PROBLEMS TO SOLVE:
A: Set down the passage of the following article on Facebook's internet satellite word for word, starting with "Forward-looking: Facebook has" and going on through "a different form.".
B: According to the following article on Facebook's internet satellite, how close to Earth will PointView's satellites fly?
====== DOCUMENT PASSAGE ======
Forward-looking: Facebook has all but given up its idea for a network of autonomous drone that would use lasers to beam internet access to ‘unconnected’ regions. The project, codenamed Aquila, is still in the works, but development has been outsourced to Facebook partners and is reportedly taking a different form.
With work on the drone project off the internal table, the social media giant is researching another means of delivering internet to remote areas — satellite. An application obtained by Wired through a Freedom of Information Act request shows that a company called PointView Tech LLC has asked the Federal Communications Commission for permission to launch a satellite into low-earth orbit (LEO) to broadcast internet access on the E-band spectrum.
When asked by Wired if it had anything to do with the project, Facebook admitted that PointView Tech was indeed a subsidiary company. The social media firm says the satellite has the same goal as its Aquila project. The difference is that instead of building drones, the Aquila team will be working on “developing the onboard software systems that guide internet aircraft.”
"[Facebook will] bring broadband connectivity to rural regions where internet connectivity is lacking or non-existent."
The software will presumably be used to power the satellite, which has been codenamed, Athena. There are already communications satellites orbiting the Earth. However, they are not ideal for broadband access because of their distance. For example, SpaceX's recently launched internet communications platforms will be orbiting at 700 miles above the Earth. PointView wants to have a network of smaller comms orbiters in non-geostationary orbit and not as far away. The satellites will fly in LEO as close as 100 miles out.
“While we have nothing to share about specific projects at this time, we believe satellite technology will be an important enabler of the next generation of broadband infrastructure, making it possible to bring broadband connectivity to rural regions where internet connectivity is lacking or non-existent,” said a Facebook spokesperson.
The FCC still has to approve the project, and the company has not revealed a timeline for implementation. While the effort is touted as being able to supply broadband to rural areas, speeds are still not likely to come anywhere close to a fiber infrastructure.
====== SUPPLIED INFORMATION ======
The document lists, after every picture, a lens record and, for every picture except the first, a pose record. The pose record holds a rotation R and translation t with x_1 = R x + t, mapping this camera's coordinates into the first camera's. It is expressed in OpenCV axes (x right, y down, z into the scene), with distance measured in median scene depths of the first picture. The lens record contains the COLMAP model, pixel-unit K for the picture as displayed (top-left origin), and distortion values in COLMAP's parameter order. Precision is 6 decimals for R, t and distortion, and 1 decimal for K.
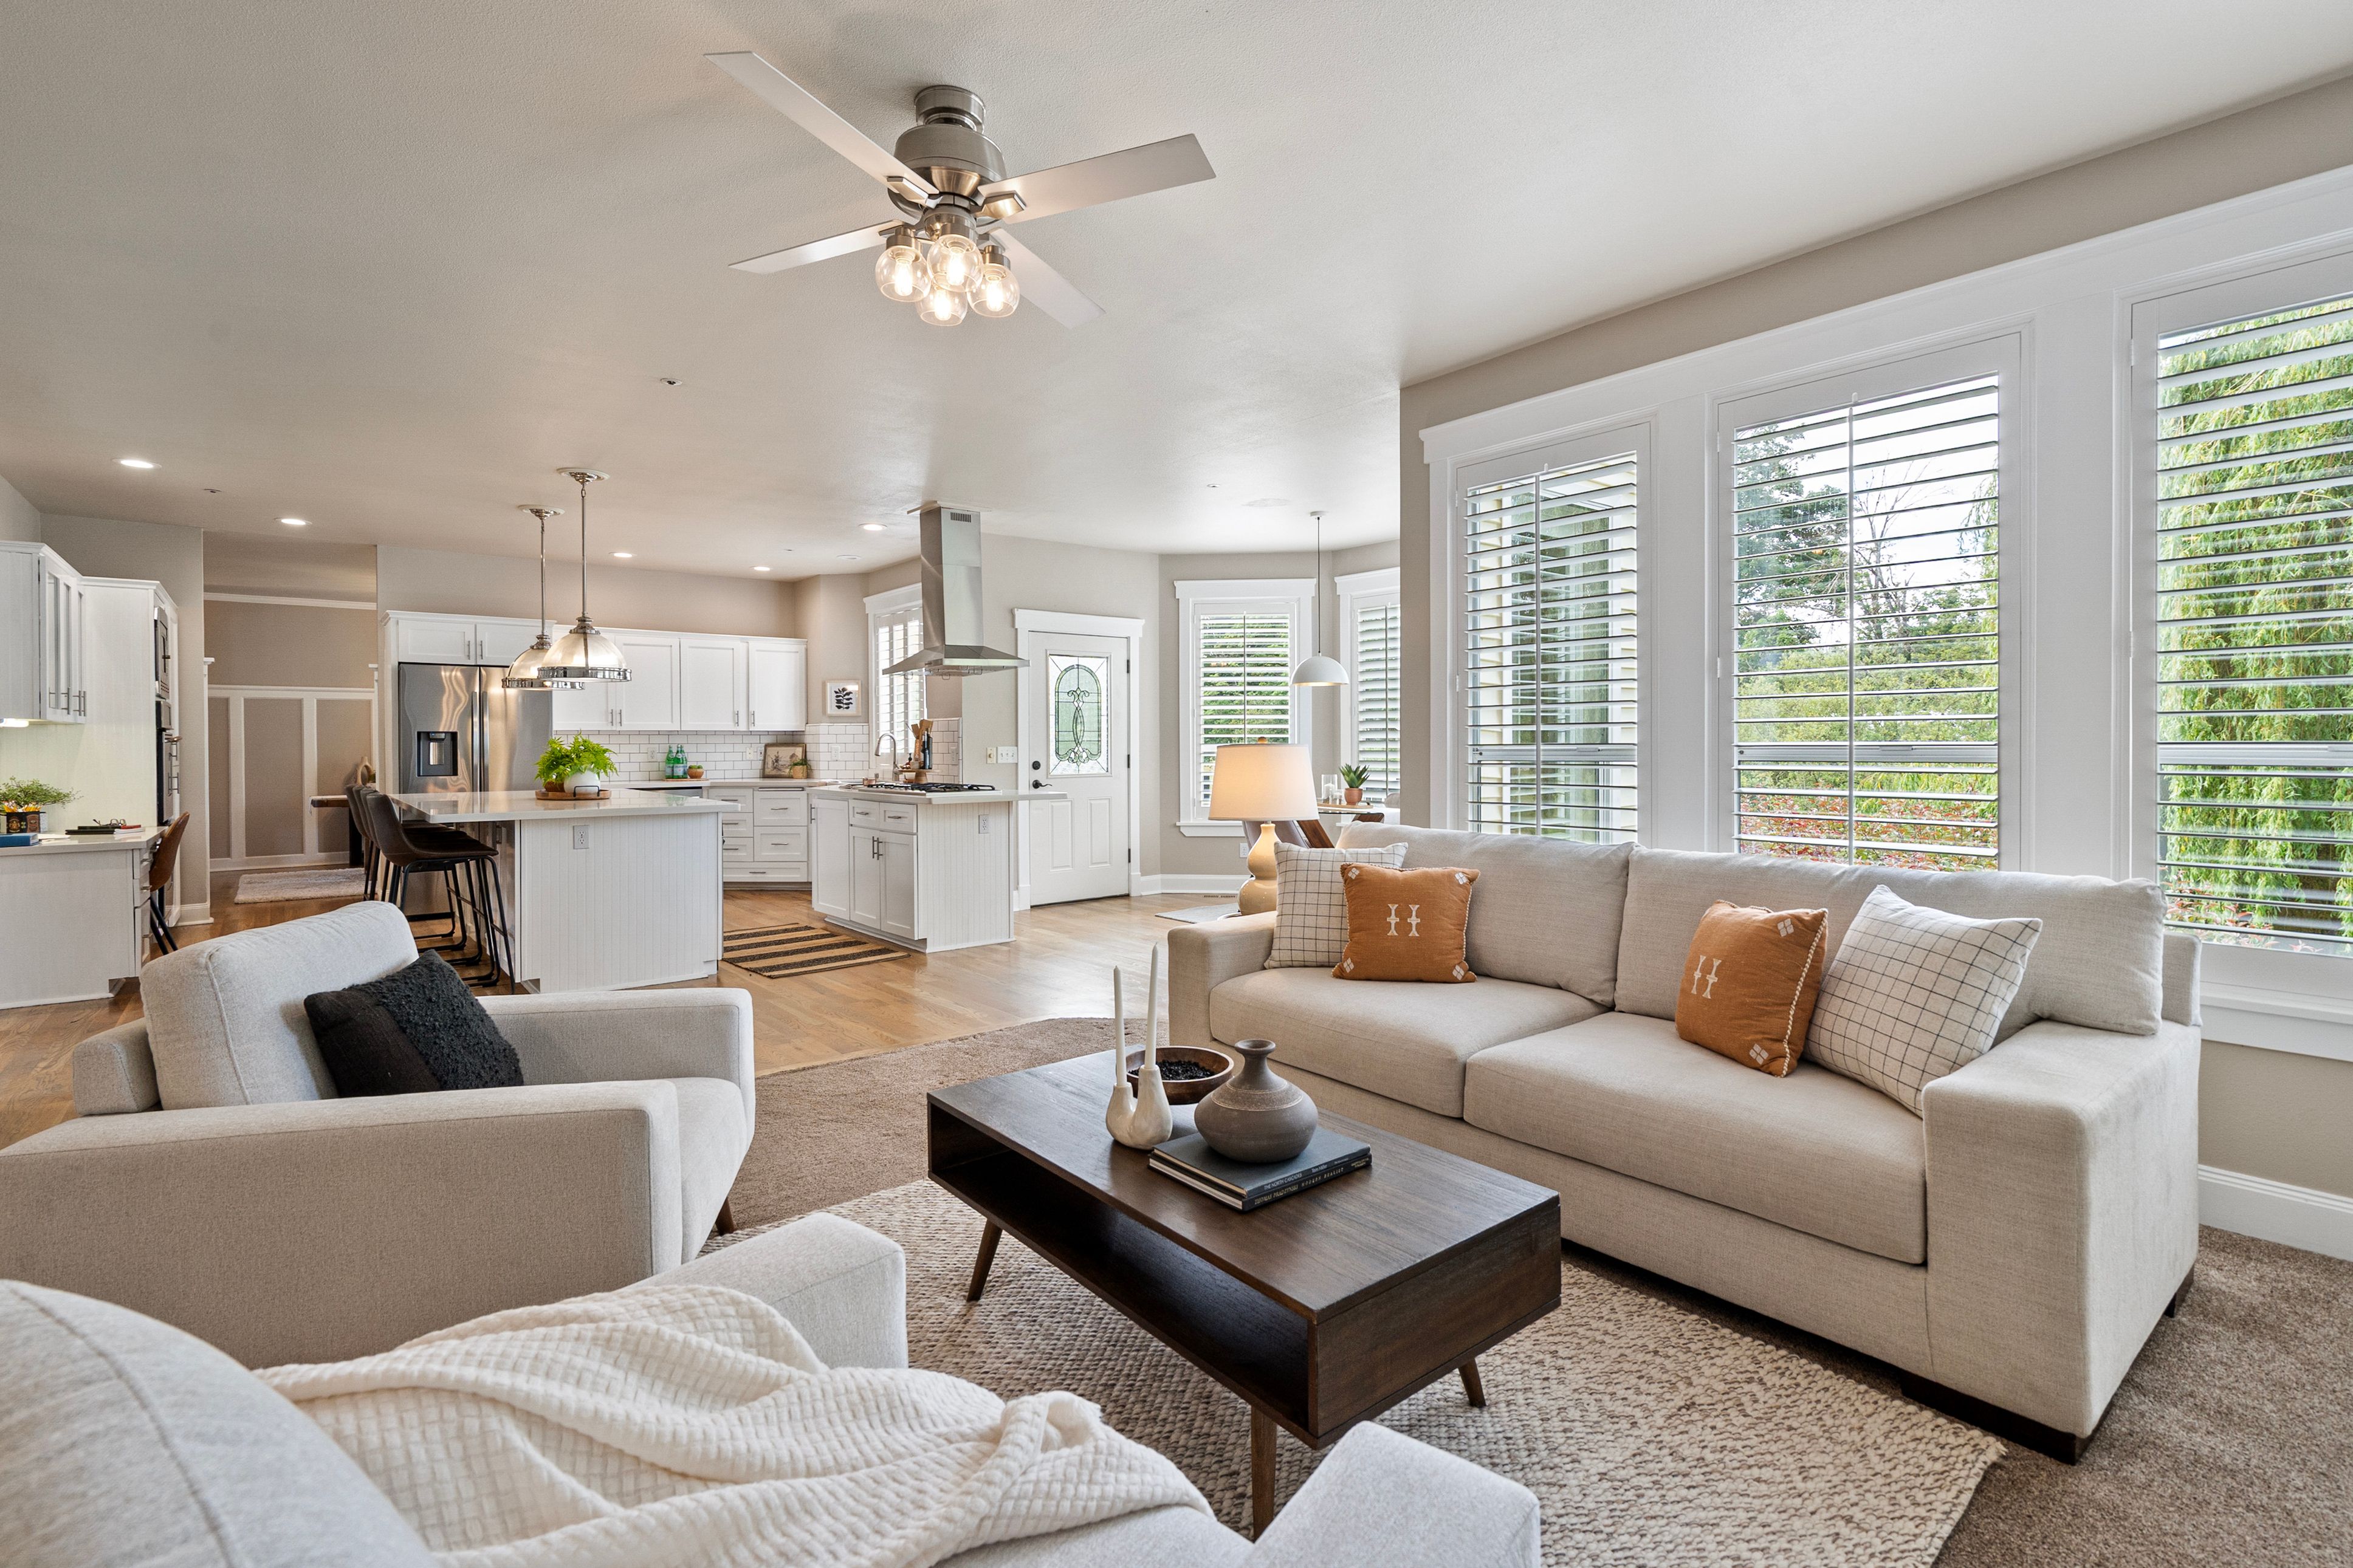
lens RADIAL K [[1055.0, 0, 1168.3], [0, 1055.0, 754.4], [0, 0, 1]] dist [0.001230, 0.000207]
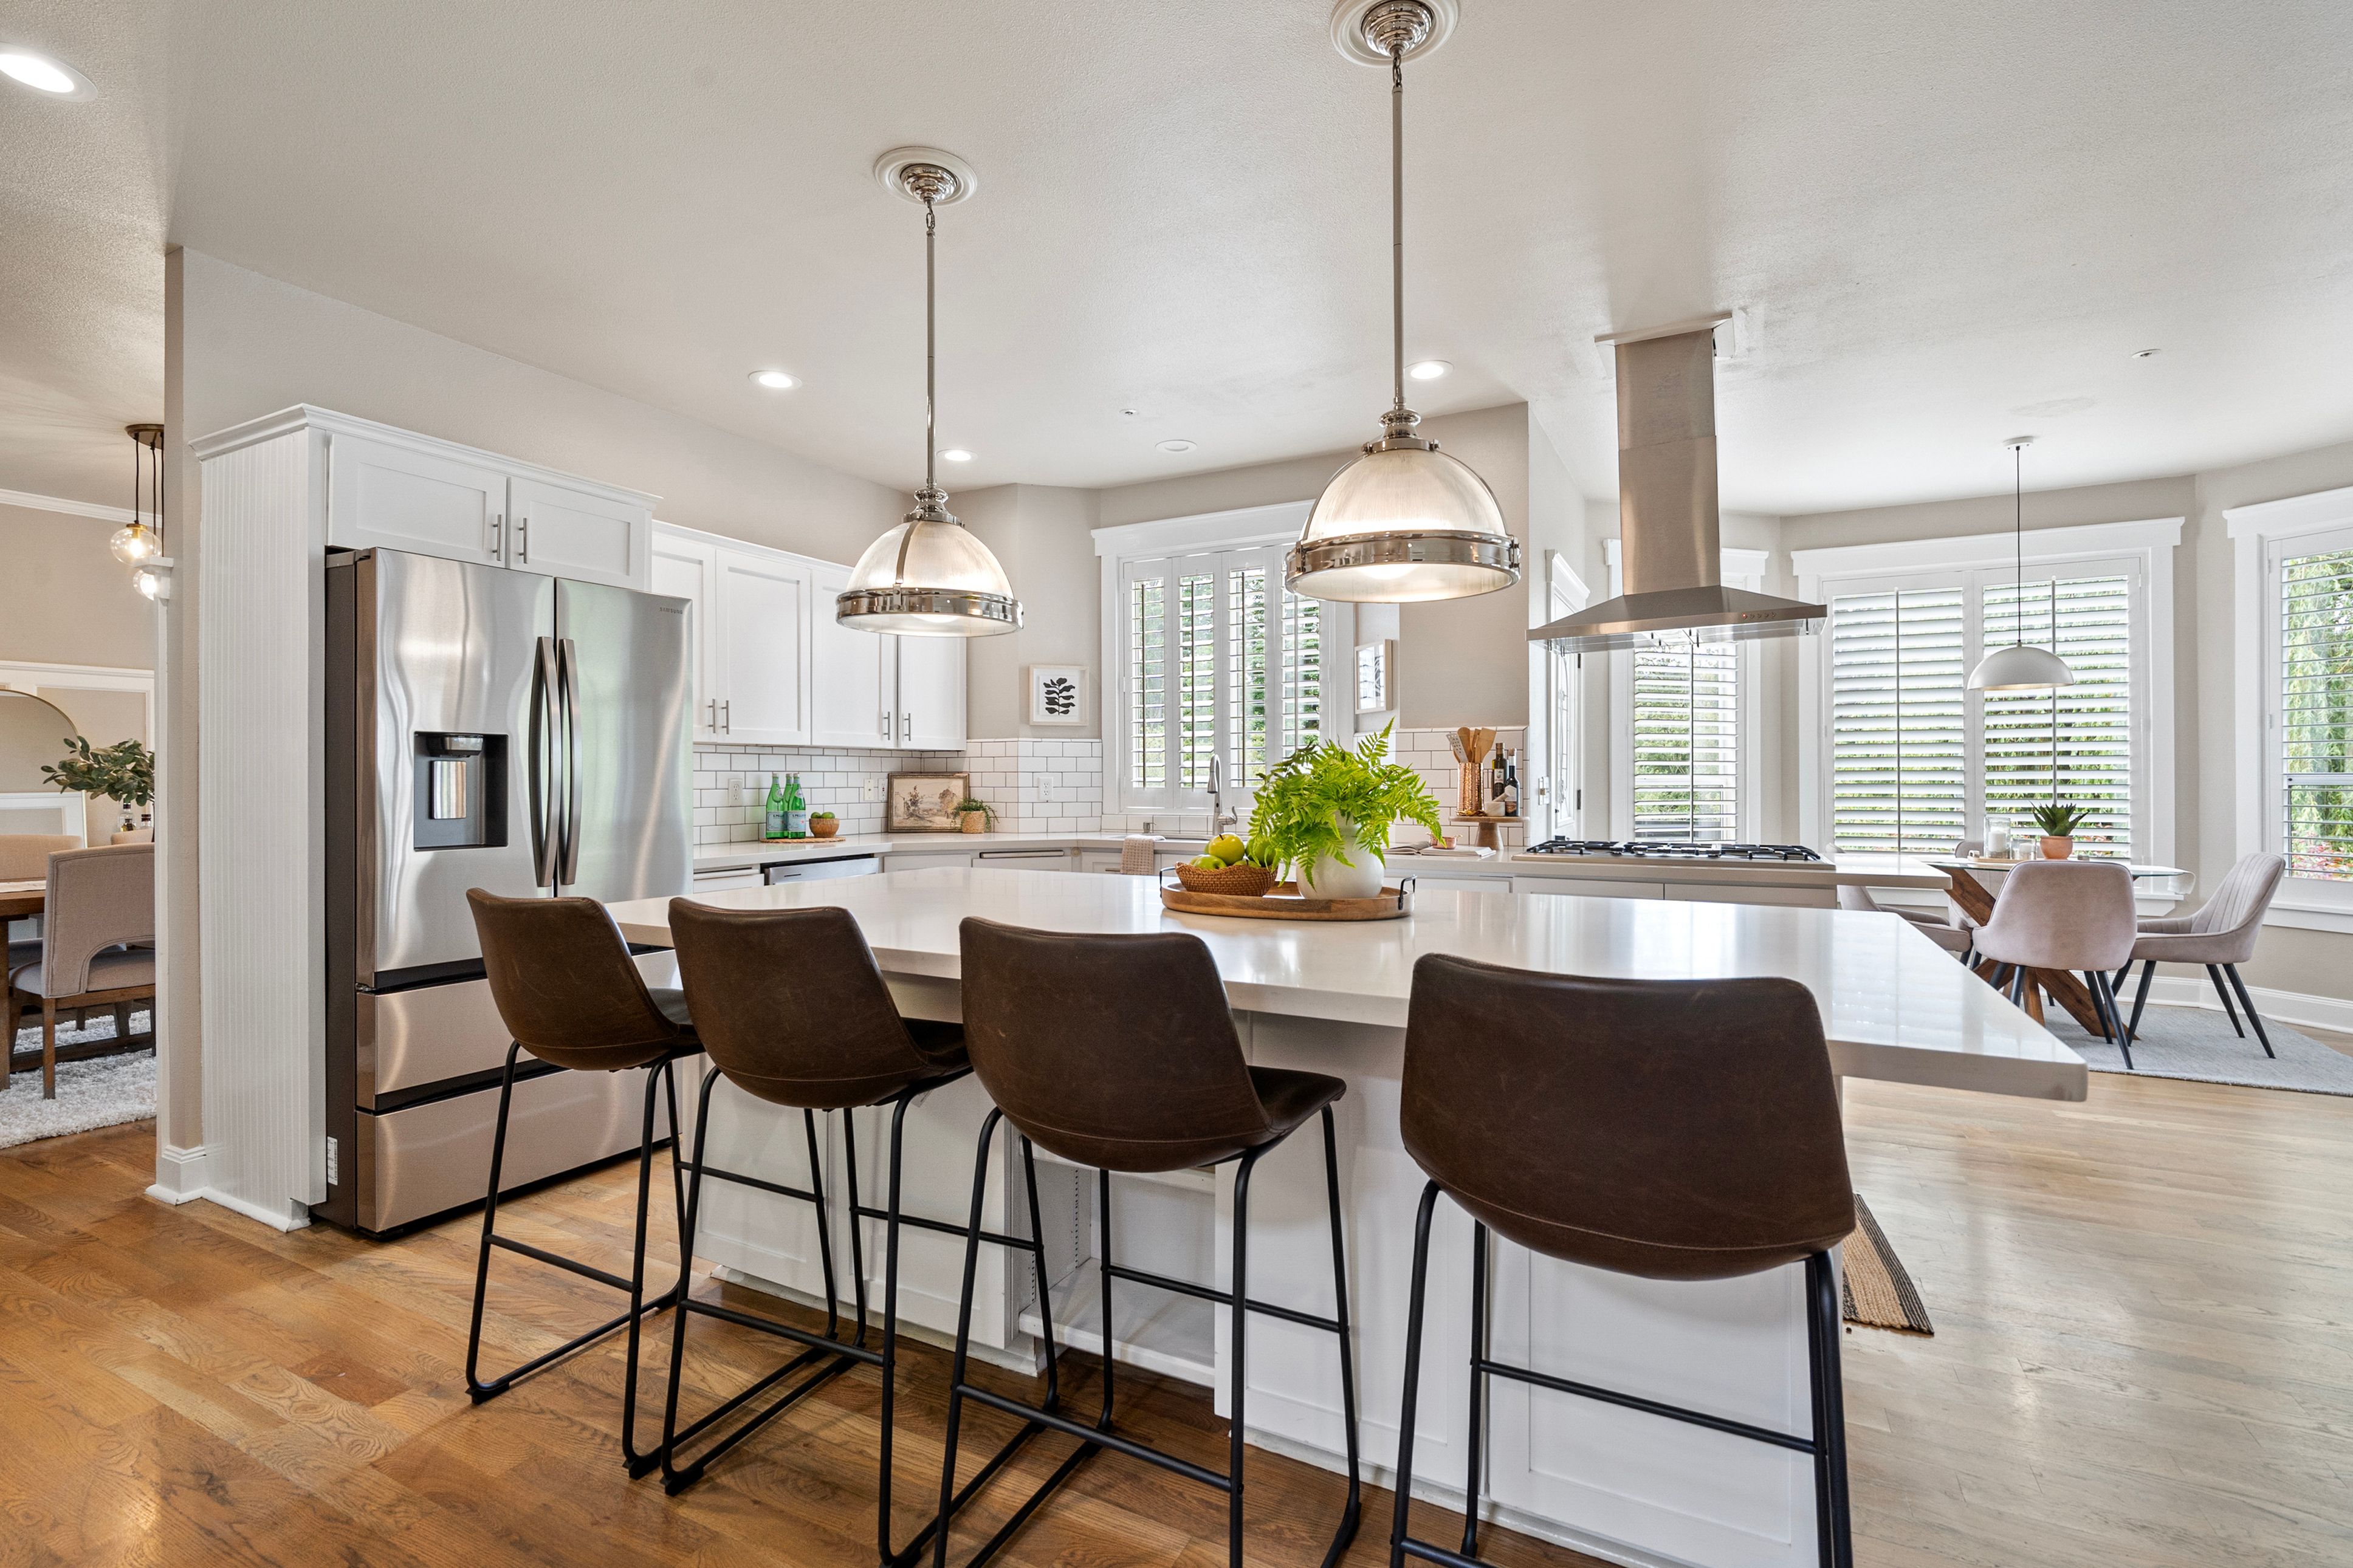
lens RADIAL K [[1055.0, 0, 1168.3], [0, 1055.0, 754.4], [0, 0, 1]] dist [0.001230, 0.000207]
pose [[0.923714, 0.010967, 0.382926, -0.477202], [0.002370, 0.999407, -0.034340, -0.000112], [-0.383076, 0.032628, 0.923140, 0.433401]]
======
RESULTS:
A:
Forward-looking: Facebook has all but given up its idea for a network of autonomous drone that would use lasers to beam internet access to ‘unconnected’ regions. The project, codenamed Aquila, is still in the works, but development has been outsourced to Facebook partners and is reportedly taking a different form.

B: As close as 100 miles out, in low-earth orbit.